- _To-do item_
After finding the line with "Frank Lloyd Wright Collection" in the entries below, copy that line and each one after it exactly, through the last line, and omit pictures.

(Data entries)

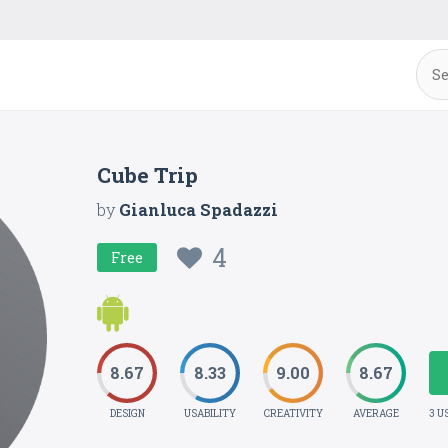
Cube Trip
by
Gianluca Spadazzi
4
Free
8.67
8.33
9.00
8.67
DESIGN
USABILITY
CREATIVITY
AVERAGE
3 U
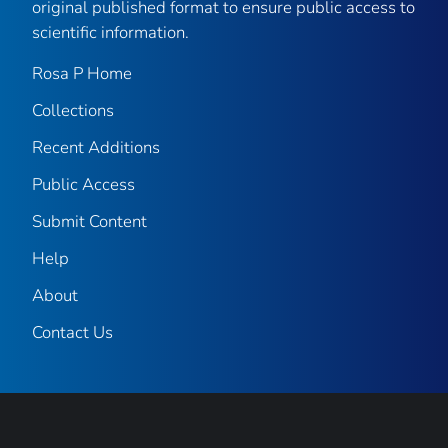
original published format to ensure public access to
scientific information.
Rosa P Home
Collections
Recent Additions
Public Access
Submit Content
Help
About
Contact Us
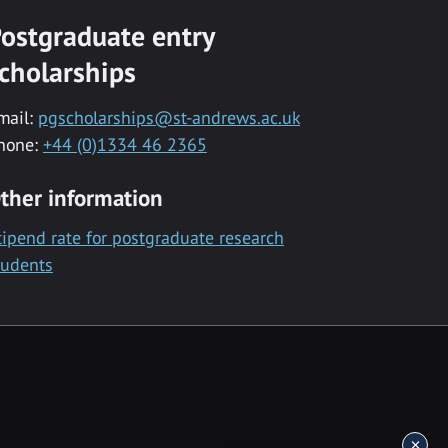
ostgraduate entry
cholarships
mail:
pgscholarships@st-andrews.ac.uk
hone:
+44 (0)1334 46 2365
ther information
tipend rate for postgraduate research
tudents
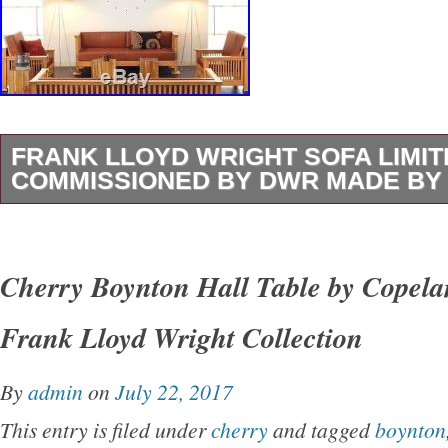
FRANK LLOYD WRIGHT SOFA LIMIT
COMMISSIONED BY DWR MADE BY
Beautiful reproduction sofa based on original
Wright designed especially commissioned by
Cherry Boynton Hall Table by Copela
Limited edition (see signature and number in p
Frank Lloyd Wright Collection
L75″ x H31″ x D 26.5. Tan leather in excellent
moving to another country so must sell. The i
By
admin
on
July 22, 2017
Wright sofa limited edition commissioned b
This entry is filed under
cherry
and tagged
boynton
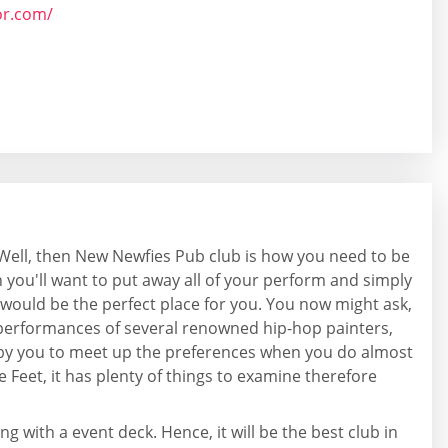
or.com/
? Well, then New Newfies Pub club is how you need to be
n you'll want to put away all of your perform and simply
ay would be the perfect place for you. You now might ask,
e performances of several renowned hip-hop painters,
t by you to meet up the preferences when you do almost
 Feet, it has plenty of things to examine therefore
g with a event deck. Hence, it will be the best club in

- _Response to the exercise_
Frank Lloyd Wright Collection
L75″ x H31″ x D 26.5. Tan leather in excellent
moving to another country so must sell. The i
By
admin
on
July 22, 2017
Wright sofa limited edition commissioned b
This entry is filed under
cherry
and tagged
boynton
or.com/
? Well, then New Newfies Pub club is how you need to be
n you'll want to put away all of your perform and simply
ay would be the perfect place for you. You now might ask,
e performances of several renowned hip-hop painters,
t by you to meet up the preferences when you do almost
 Feet, it has plenty of things to examine therefore
g with a event deck. Hence, it will be the best club in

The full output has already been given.